G. Loet Kniphorst, Global Head of ABN Amro's International Diamond and Jewelry Group, presented an assessment of the financial status of the diamond and jewelry industry at the 2007 WFDB and IDMA Presidents' Meeting.
Noting that the international diamond industry has always been subject to change, he emphasized that the speed of change appears to be more intensive and becoming more complex.
Studying developments over the years, Kniphorst noted that the value of rough production has risen consistently, from 8.8 to 13.5 billion dollars, constituting an increase of over 50%. Diamond content in diamond jewelry sales increased more than 30%.

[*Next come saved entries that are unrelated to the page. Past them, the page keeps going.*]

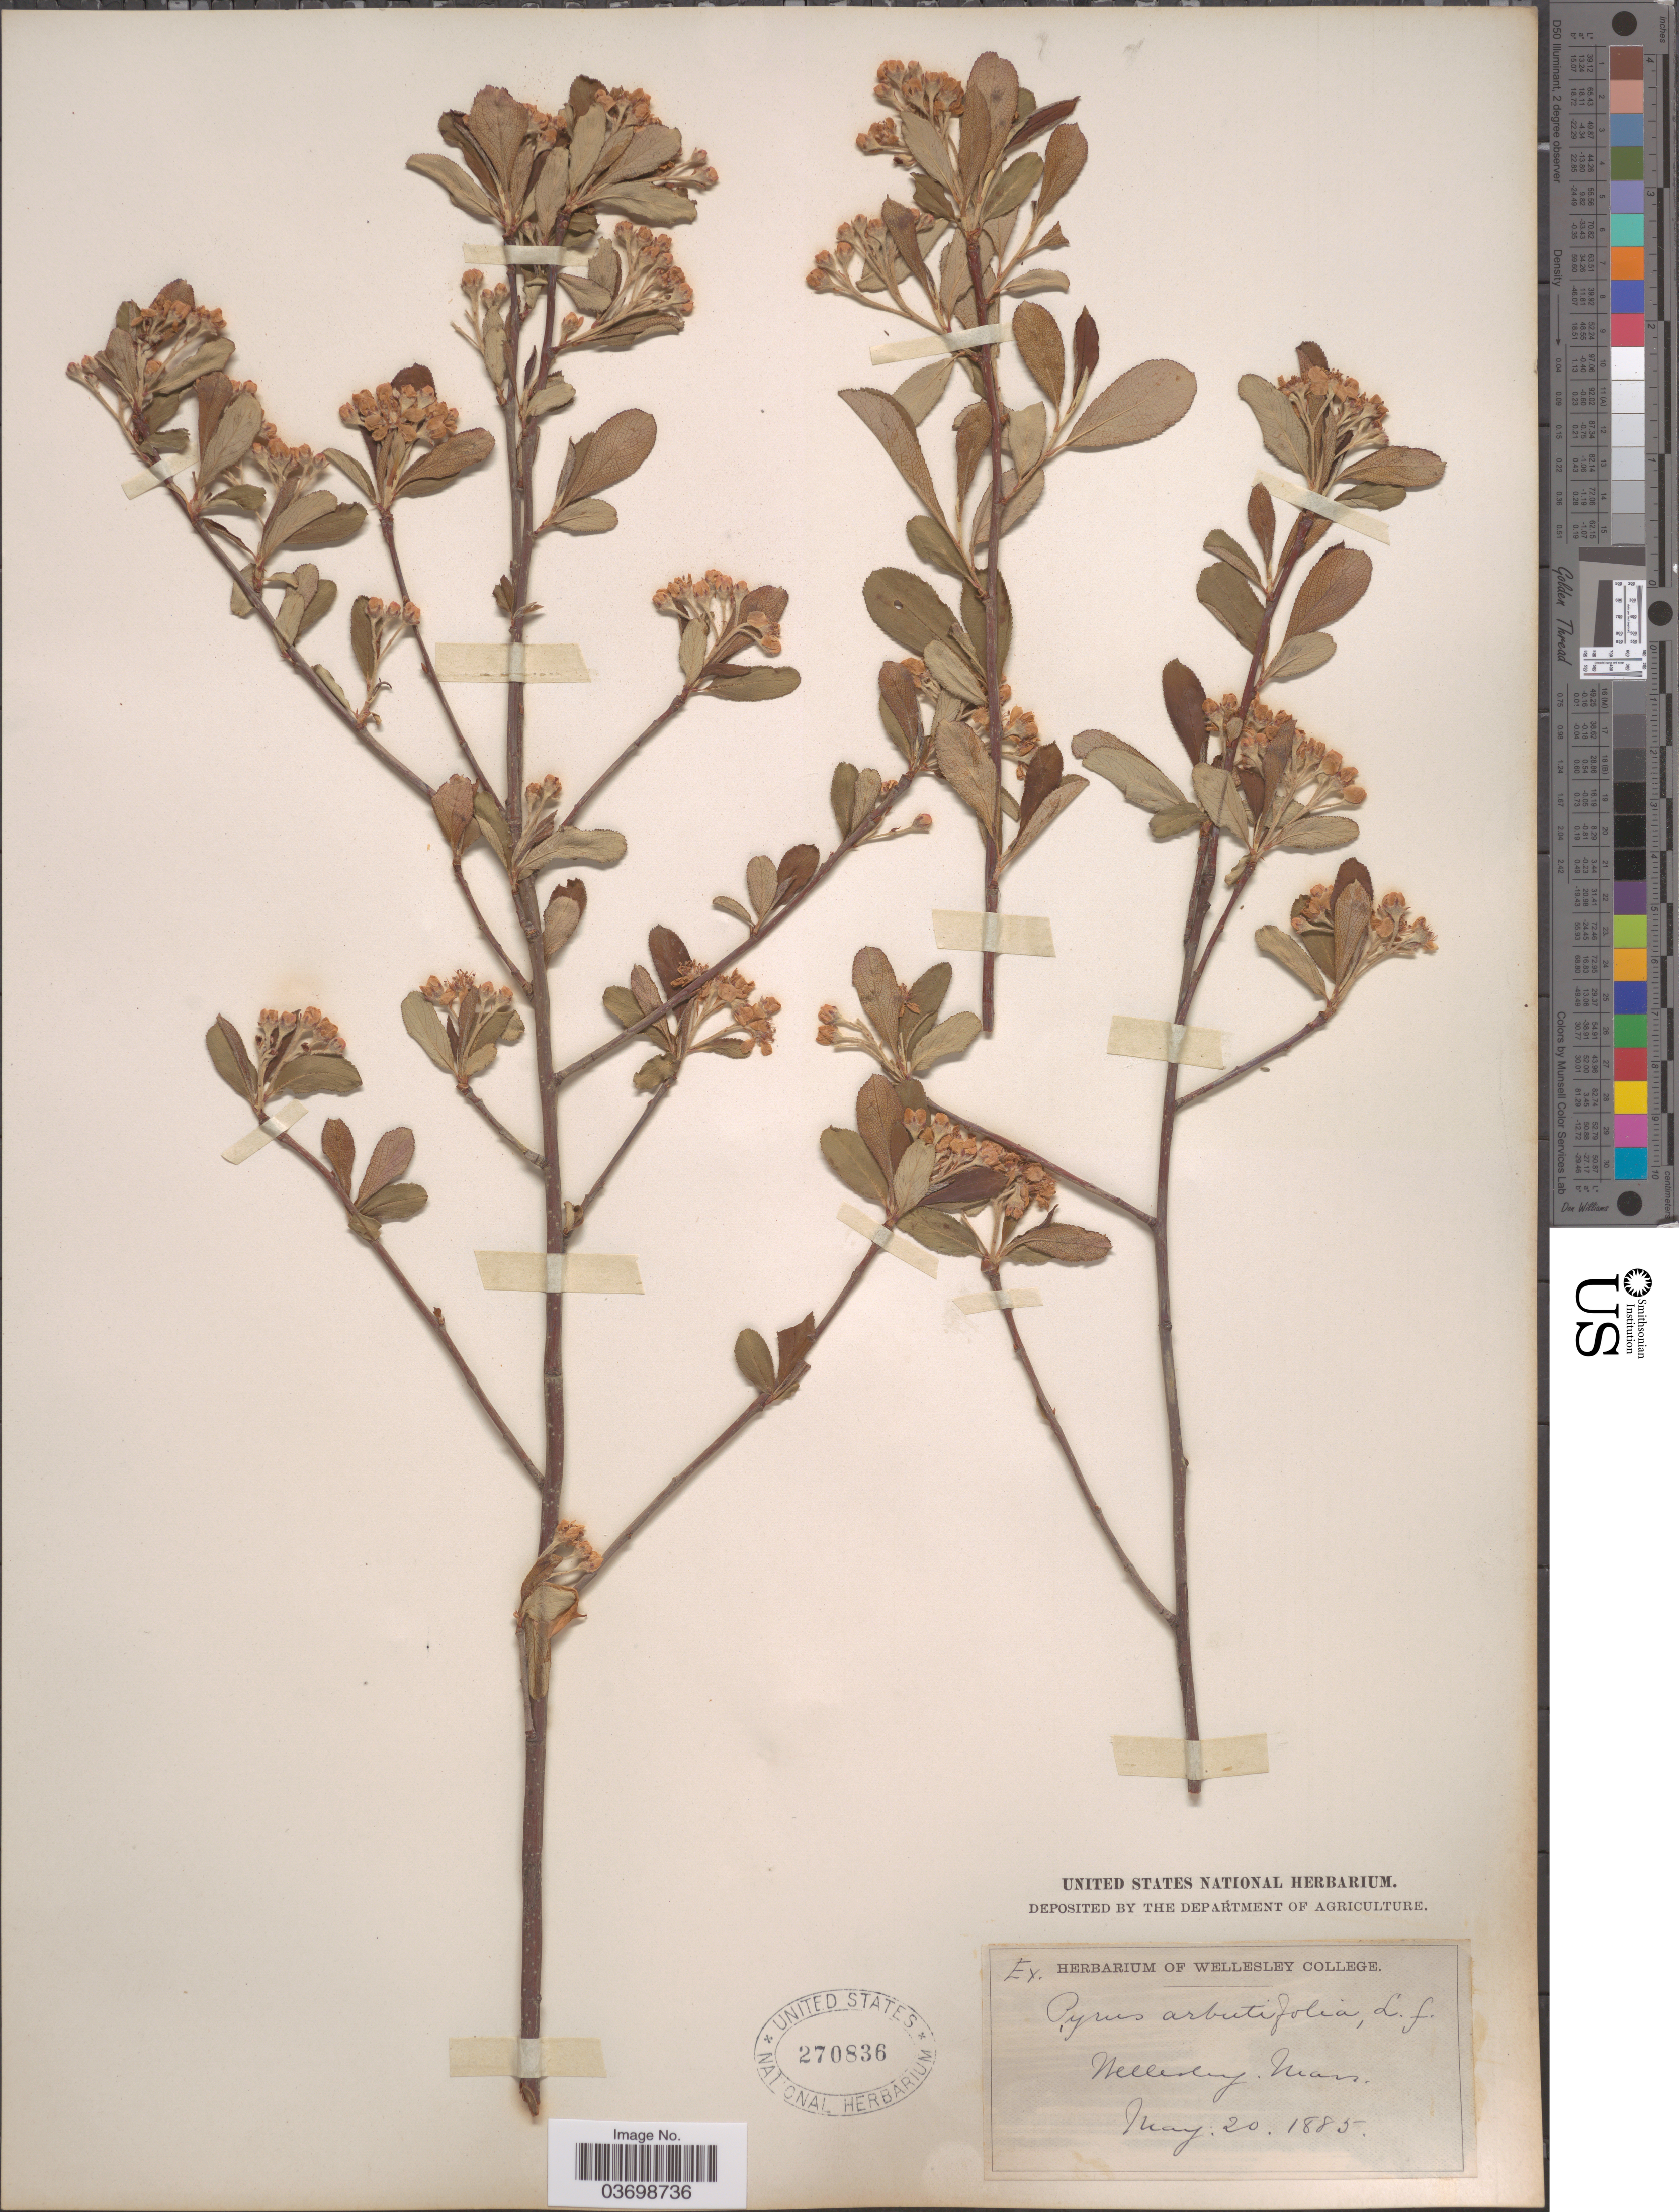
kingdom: Plantae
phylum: Tracheophyta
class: Magnoliopsida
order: Rosales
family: Rosaceae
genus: Aronia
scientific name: Aronia x prunifolia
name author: (Marshall) Rehder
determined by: Strong, M. T., (US), Smithsonian Institution - National Museum of Natural History (UNITED STATES)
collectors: ex herb. Wellesley College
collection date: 1885-05-20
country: United States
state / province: Massachusetts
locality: Wellesley.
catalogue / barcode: US 270836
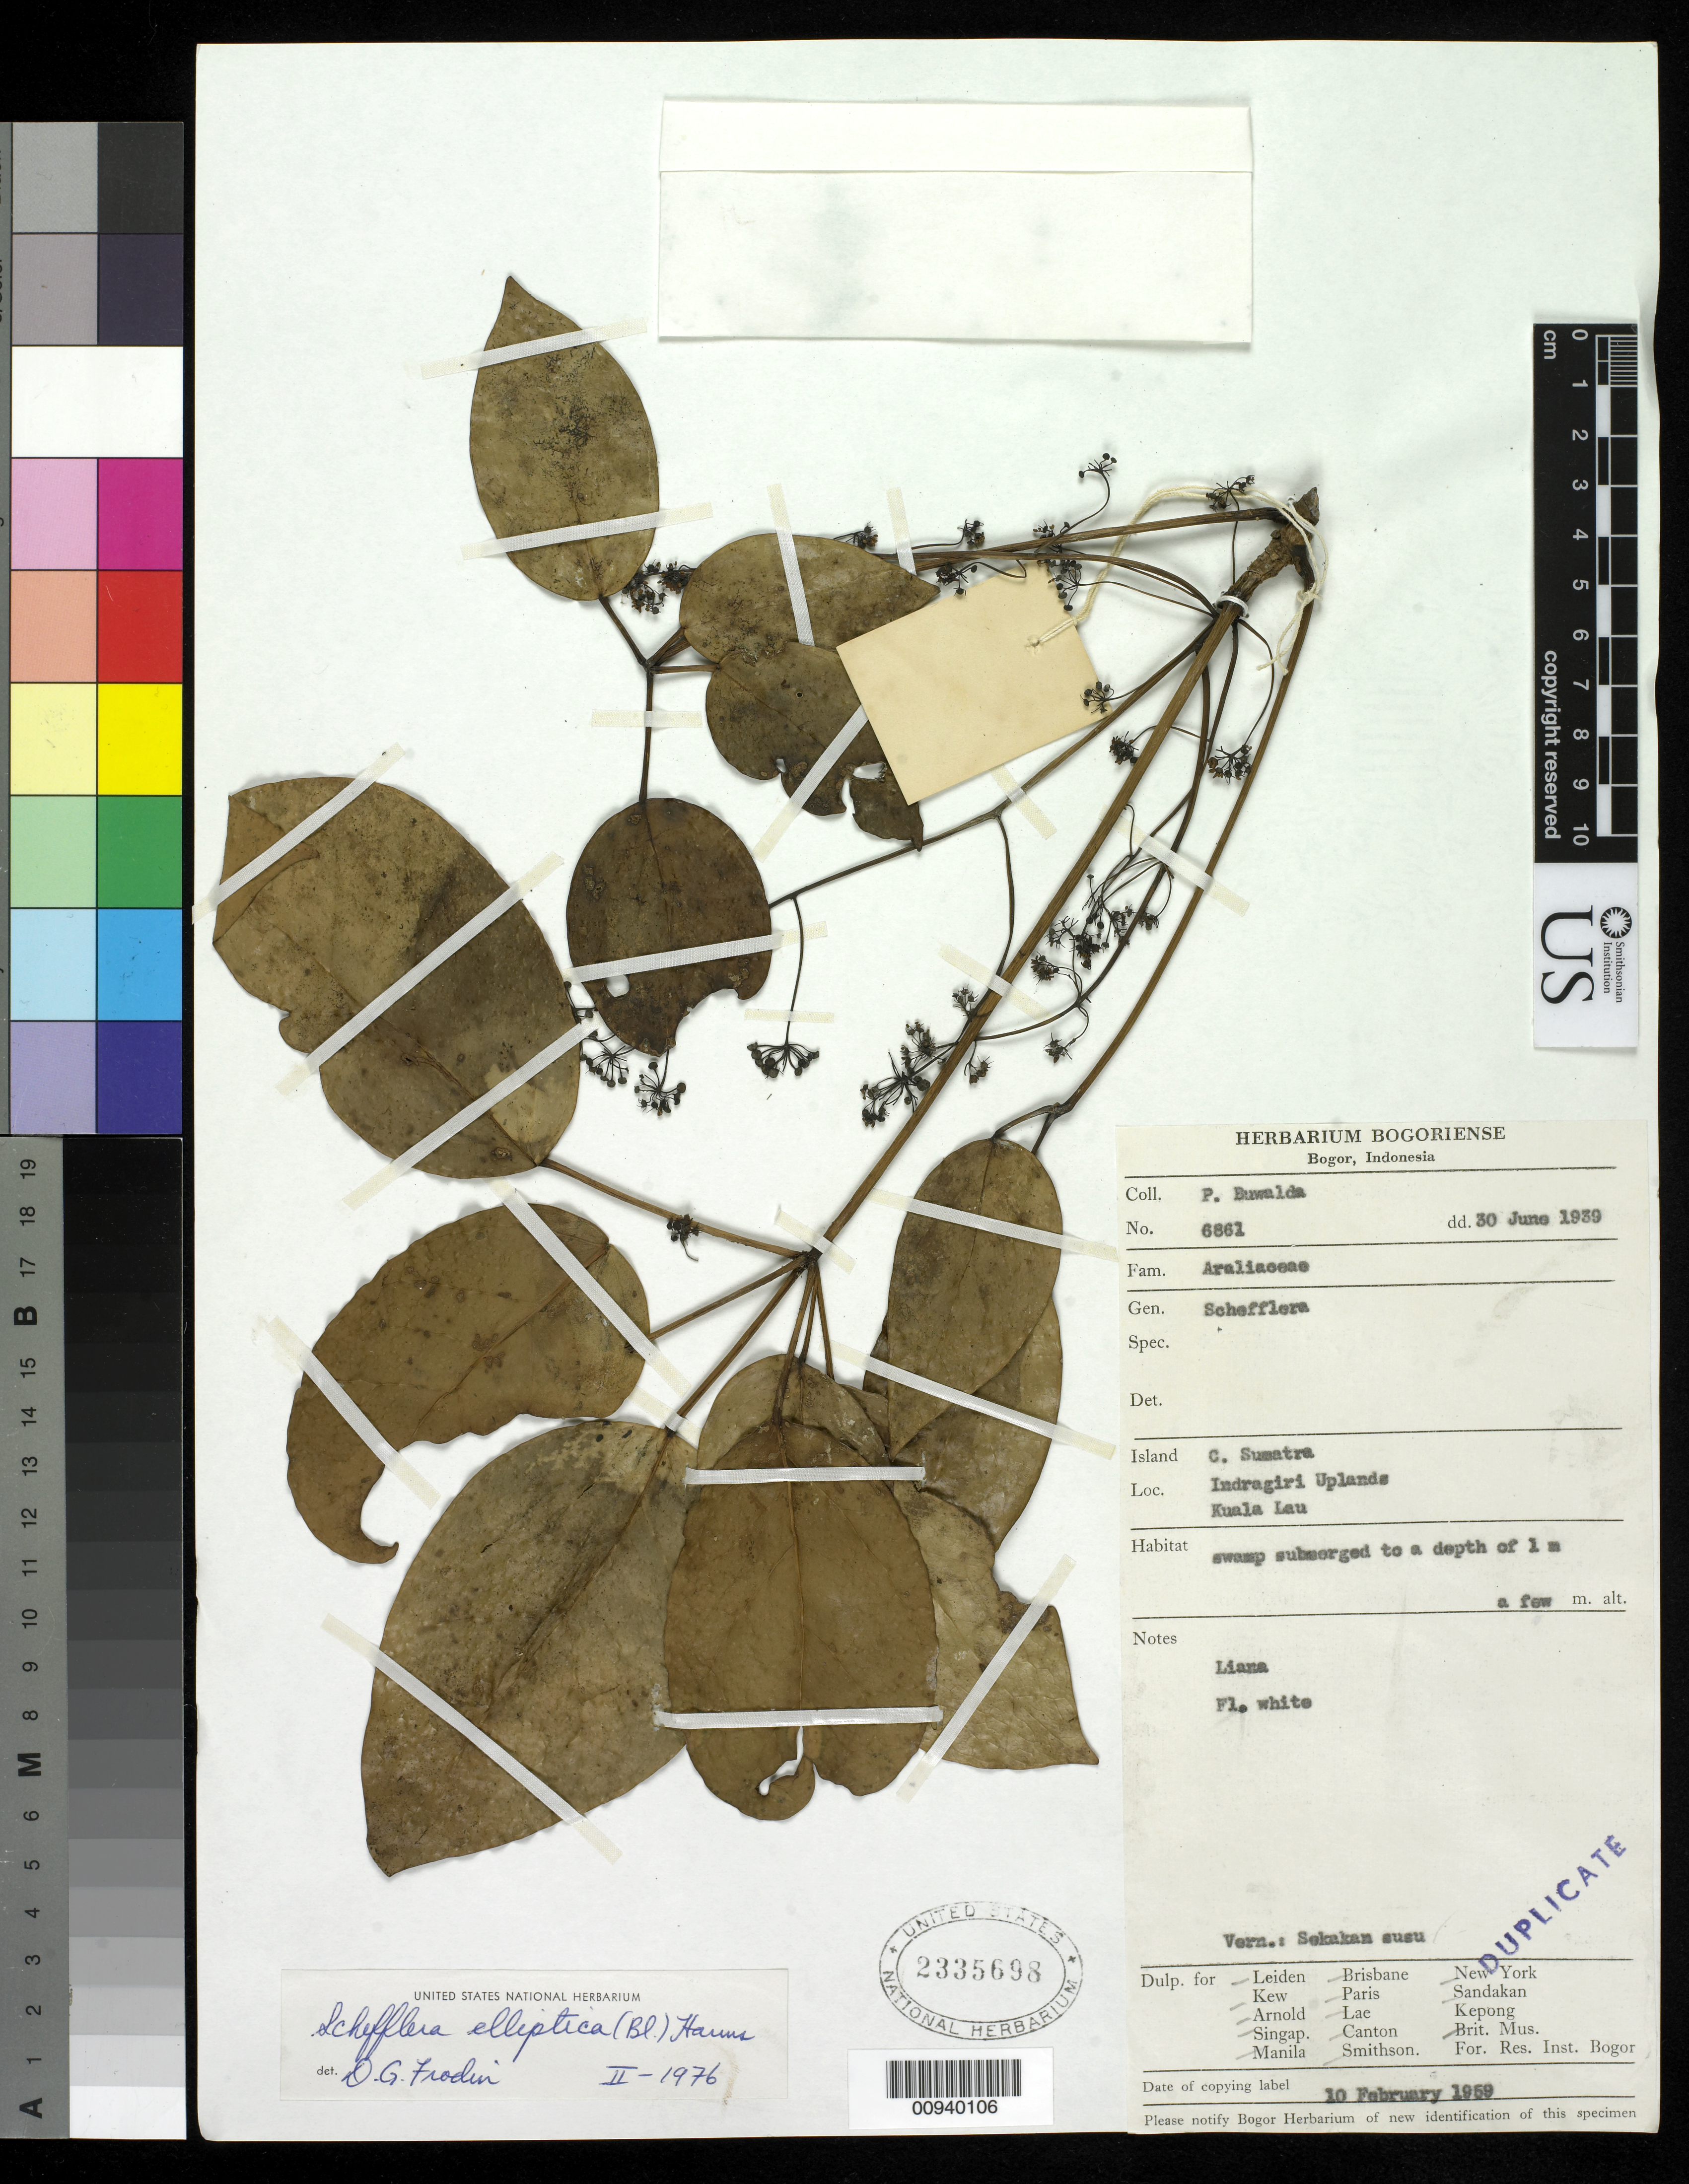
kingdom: Plantae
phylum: Tracheophyta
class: Magnoliopsida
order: Apiales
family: Araliaceae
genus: Heptapleurum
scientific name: Heptapleurum ellipticum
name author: (Blume) Seem.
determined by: Wagner, W. L., (BOT), Smithsonian Institution - National Museum of Natural History (UNITED STATES)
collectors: P. Buwalda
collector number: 6861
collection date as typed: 30 Jun 1939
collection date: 1939-06-30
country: Indonesia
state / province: Sumatra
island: Sumatra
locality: Indragiri Uplands, Kuala Lau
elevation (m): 0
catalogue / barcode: US 2335698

However, retail sales rose by only 20% over a 7 year period. The figures for luxury items are not very impressive. Nevertheless, in 2006 jewelry sales increased by 10% in comparison to the previous year.
Money is still being made in mining and retail sales but according to Kniphorst, the man in the middle is feeling the crunch. Mining necessitates major investments but at the retail end, marketing campaigns and investments in stock and real estate are also costly. The end result is that the diamond industry is less profitable today than it was a number of years ago.
Kniphorst examined various forces that influence the industry such as competition, regulatory requirements, entry barriers, social responsibility, and more.
When De Beers made its decision in the year 2000 to renounce its custodial role in the industry, this meant that the latter lost its "blanket of protection." This has forced banks to reappraise their attitude to the risks that customers take.
In summary, Kniphorst strongly urged the industry to create a transparent pricing mechanism in the form of a Polished Diamond Price Index that can be used to provide the financial instruments that are so much in need.